**What to produce:** Below are some records. Reproduce them exactly from their first line through the line with "395 225 7.24", inclusive.

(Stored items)
◆ ◆ ◆
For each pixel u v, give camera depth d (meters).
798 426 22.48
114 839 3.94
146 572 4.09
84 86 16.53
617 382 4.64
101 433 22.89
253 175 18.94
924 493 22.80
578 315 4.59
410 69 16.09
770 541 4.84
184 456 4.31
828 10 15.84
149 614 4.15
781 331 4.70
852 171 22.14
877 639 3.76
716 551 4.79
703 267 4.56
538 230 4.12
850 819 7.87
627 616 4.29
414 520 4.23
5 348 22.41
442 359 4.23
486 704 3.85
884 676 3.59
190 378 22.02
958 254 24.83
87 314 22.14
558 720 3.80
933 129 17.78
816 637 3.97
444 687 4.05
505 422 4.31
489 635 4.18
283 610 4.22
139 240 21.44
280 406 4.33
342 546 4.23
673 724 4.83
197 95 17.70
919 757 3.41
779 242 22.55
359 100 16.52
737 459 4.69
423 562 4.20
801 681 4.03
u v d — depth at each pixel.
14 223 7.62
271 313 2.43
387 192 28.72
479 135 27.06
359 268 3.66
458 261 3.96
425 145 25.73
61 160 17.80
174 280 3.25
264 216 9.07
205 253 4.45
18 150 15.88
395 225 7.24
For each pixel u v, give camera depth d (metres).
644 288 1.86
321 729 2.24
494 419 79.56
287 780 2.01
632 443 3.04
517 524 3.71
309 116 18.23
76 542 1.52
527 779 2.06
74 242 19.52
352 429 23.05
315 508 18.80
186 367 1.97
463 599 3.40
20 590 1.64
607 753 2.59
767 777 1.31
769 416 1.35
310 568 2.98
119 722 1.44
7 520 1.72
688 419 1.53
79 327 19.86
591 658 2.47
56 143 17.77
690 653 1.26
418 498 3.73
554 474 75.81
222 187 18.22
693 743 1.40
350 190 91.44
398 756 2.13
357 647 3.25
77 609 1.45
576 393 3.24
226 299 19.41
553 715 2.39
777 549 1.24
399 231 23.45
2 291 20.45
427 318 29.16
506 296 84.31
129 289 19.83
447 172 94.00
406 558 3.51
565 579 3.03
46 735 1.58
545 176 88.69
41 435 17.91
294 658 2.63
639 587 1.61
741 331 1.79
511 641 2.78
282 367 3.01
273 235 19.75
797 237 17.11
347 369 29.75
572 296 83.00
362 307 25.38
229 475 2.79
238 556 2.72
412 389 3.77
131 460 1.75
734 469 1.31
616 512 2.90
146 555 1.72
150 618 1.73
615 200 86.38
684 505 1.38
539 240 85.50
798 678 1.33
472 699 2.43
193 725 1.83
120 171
◆ ◆ ◆
**Task solution:**
For each pixel u v, give camera depth d (meters).
798 426 22.48
114 839 3.94
146 572 4.09
84 86 16.53
617 382 4.64
101 433 22.89
253 175 18.94
924 493 22.80
578 315 4.59
410 69 16.09
770 541 4.84
184 456 4.31
828 10 15.84
149 614 4.15
781 331 4.70
852 171 22.14
877 639 3.76
716 551 4.79
703 267 4.56
538 230 4.12
850 819 7.87
627 616 4.29
414 520 4.23
5 348 22.41
442 359 4.23
486 704 3.85
884 676 3.59
190 378 22.02
958 254 24.83
87 314 22.14
558 720 3.80
933 129 17.78
816 637 3.97
444 687 4.05
505 422 4.31
489 635 4.18
283 610 4.22
139 240 21.44
280 406 4.33
342 546 4.23
673 724 4.83
197 95 17.70
919 757 3.41
779 242 22.55
359 100 16.52
737 459 4.69
423 562 4.20
801 681 4.03
u v d — depth at each pixel.
14 223 7.62
271 313 2.43
387 192 28.72
479 135 27.06
359 268 3.66
458 261 3.96
425 145 25.73
61 160 17.80
174 280 3.25
264 216 9.07
205 253 4.45
18 150 15.88
395 225 7.24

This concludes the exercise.